Monreale, 9 ottobre 2016 – Continua lo scambio di accuse tra l’On. Lo Giudice (Sicilia Futura) e i consiglieri comunali Antonella Giuliano e Giuseppe Guzzo del gruppo consiliare “CambiAmo Monreale”, che, lo ricordiamo, avevano avviato con il deputato un percorso politico condiviso durante le amministrative monrealesi del 2014. Una divisione ormai insanabile testimoniata dal botta e risposta scambiato tra le parti in seguito all’approvazione del consuntivo 2015 avvenuta in consiglio comunale il 4 ottobre, grazie all’appoggio determinante del gruppo di CambiAmo Monreale.
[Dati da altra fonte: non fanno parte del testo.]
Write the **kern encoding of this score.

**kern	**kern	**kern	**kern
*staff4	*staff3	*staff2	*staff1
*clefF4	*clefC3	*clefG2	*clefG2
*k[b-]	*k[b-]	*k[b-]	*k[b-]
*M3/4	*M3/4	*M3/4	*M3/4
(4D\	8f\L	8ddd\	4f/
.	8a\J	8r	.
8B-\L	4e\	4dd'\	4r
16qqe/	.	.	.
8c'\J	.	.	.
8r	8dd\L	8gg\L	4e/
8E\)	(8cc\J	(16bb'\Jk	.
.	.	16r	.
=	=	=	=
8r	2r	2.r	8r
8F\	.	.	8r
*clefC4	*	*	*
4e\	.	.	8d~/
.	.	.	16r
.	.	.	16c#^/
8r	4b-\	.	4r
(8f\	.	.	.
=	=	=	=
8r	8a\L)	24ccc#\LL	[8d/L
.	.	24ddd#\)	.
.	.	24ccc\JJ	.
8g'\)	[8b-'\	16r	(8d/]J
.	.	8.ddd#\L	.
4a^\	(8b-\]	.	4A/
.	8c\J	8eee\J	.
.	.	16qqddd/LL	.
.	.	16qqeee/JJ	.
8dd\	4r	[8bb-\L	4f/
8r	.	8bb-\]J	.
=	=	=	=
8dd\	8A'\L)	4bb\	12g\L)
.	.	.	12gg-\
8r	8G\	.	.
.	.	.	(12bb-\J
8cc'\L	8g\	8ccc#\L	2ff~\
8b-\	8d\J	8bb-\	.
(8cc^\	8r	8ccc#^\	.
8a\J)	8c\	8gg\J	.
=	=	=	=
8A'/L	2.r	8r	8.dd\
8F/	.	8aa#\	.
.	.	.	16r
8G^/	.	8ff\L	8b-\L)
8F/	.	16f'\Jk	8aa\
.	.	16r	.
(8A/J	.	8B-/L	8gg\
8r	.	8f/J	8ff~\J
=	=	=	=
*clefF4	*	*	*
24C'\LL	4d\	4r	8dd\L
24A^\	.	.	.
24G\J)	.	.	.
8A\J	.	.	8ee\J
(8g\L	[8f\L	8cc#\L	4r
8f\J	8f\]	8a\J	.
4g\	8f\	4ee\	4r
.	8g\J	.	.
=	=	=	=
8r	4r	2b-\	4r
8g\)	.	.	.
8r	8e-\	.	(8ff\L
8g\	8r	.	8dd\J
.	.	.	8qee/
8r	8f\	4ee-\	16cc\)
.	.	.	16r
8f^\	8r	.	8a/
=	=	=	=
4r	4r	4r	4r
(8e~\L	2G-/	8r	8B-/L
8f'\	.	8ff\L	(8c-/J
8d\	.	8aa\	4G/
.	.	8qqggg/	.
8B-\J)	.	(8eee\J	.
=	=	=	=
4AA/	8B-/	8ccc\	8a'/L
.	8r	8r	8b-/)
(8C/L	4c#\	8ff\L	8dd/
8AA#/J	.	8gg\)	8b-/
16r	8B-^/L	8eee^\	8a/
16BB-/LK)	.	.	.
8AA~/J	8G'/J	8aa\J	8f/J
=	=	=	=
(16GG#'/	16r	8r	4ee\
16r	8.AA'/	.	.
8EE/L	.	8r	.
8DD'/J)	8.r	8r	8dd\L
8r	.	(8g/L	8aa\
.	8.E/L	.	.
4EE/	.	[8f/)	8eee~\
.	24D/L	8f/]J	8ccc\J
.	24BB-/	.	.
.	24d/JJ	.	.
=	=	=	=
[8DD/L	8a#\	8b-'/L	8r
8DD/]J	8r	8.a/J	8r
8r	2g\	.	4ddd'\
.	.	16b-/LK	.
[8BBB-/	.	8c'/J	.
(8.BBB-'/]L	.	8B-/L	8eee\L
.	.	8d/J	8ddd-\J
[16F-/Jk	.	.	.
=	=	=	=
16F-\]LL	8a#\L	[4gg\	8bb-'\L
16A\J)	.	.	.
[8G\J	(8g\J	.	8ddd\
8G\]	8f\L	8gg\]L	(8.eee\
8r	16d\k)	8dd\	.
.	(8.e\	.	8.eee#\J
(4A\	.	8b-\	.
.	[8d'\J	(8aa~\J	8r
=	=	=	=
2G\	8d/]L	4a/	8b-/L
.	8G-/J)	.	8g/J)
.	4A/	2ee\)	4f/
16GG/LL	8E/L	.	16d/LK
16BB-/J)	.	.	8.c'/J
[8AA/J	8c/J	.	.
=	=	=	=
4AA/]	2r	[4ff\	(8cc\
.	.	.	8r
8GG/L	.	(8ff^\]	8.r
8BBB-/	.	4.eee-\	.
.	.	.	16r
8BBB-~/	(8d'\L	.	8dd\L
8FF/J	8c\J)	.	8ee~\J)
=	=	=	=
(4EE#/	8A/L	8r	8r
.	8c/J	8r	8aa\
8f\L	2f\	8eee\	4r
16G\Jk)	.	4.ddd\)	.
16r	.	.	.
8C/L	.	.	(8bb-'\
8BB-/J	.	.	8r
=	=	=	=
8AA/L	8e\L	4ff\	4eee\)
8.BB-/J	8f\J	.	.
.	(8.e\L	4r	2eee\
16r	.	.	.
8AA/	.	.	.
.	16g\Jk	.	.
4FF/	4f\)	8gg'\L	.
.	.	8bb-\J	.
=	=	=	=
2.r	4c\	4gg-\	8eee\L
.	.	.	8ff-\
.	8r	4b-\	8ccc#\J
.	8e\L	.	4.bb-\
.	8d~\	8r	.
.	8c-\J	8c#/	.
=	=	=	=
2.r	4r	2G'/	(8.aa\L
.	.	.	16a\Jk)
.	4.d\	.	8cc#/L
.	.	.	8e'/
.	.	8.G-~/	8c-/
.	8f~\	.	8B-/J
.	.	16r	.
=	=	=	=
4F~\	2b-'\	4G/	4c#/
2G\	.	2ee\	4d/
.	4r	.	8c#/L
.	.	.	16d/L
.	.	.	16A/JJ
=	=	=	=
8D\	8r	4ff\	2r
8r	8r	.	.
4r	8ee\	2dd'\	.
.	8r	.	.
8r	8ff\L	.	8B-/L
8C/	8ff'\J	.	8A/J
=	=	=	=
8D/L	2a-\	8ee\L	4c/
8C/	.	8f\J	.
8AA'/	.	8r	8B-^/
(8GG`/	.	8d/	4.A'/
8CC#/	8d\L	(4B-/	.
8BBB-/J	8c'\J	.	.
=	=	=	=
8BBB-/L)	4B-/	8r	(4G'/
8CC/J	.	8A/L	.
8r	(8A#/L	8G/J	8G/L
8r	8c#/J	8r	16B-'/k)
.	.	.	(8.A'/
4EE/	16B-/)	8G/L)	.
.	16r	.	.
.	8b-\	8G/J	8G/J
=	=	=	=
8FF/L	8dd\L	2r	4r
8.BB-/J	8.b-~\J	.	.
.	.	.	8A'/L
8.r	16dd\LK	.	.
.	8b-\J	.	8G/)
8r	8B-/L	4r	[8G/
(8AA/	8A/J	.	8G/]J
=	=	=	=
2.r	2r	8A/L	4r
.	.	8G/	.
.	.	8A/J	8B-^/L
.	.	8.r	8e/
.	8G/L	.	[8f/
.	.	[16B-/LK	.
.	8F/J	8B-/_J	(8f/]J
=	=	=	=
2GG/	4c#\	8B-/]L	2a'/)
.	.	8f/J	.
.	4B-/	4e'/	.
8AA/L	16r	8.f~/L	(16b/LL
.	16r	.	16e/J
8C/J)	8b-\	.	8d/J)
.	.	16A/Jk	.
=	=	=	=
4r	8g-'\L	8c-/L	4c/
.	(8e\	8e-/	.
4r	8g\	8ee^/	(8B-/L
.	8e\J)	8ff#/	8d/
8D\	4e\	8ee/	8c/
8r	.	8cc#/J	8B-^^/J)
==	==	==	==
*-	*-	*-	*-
Definiti “la stampella di salvezza per l’amministrazione Capizzi” da Lo Giudice, i consiglieri avevano risposto duramente, definendo il deputato “una iena che cerca di spartirsi una carcassa con gli sciacalli”, distante dalla realtà monrealese, “camaleontico e poliedrico personaggio che consideriamo distante anni luce dal nostro concetto di “buon politico ” ed estraneo al nostro operato di questi due anni e mezzo di mandato” (VEDI LINK ALL’ARTICOLO).

In una lunga nota inviata in redazione, Lo Giudice, anticipando di avere dato ai propri legali mandato per valutare se sussistono i termini di una azione legale nei loro confronti, si dice perplesso se non sconcertato per “avere fortemente sostenuto la loro elezione all’interno del movimento politico che ho contribuito a far nascere e che rappresento”.

Lo Giudice, non comprendendo i toni assunti dai consiglieri nei suoi confronti, “forse dovuti ad assenza di argomenti politici”, specifica come “Cambiamo Monreale” sia nata con una linea politica ben chiara, distante anni luce dall’Amministrazione Capizzi, e – scrive – “in considerazione di ciò rintracciavo nell’operato politico dei due consiglieri, con il voto al rendiconto, una azione in completa antitesi con l’idea del movimento”.

Lo Giudice ribadisce che “i due consiglieri fino a qualche giorno prima del voto sul rendiconto erano stati operosamente critici e in totale opposizione all’Amministrazione, facendo più volte ricorso all’esortazione alle dimissioni del Sindaco, auspicando la fine di una esperienza politica devastante per la nostra città e per la sua periferia, un comportamento politico, quindi, in perfetta coerenza con il movimento”. Esorto quindi “chi ha operato in perfetto disaccordo a trovare una giusta e più idonea collocazione politica”.

Lo Giudice si difende anche dall’accusa di cambio continuo di casacca: “Ho fatto un solo ed unico cambio, gli altri si possono riferire solo ed esclusivamente ad un cambio di denominazione del partito, che è sempre rimasto lo stesso, nella sua composizione, nella sua presenza in ARS con la sua identità politica”. Quindi una stoccata: “i Consiglieri Guzzo e Giuliano si sono avvicinati a me quando già avevo scelto in quale area politica collocarmi, anzi Guzzo mi è stato pure vicino durante la mia campagna elettorale per le elezioni regionali. Adesso si stupiscono?”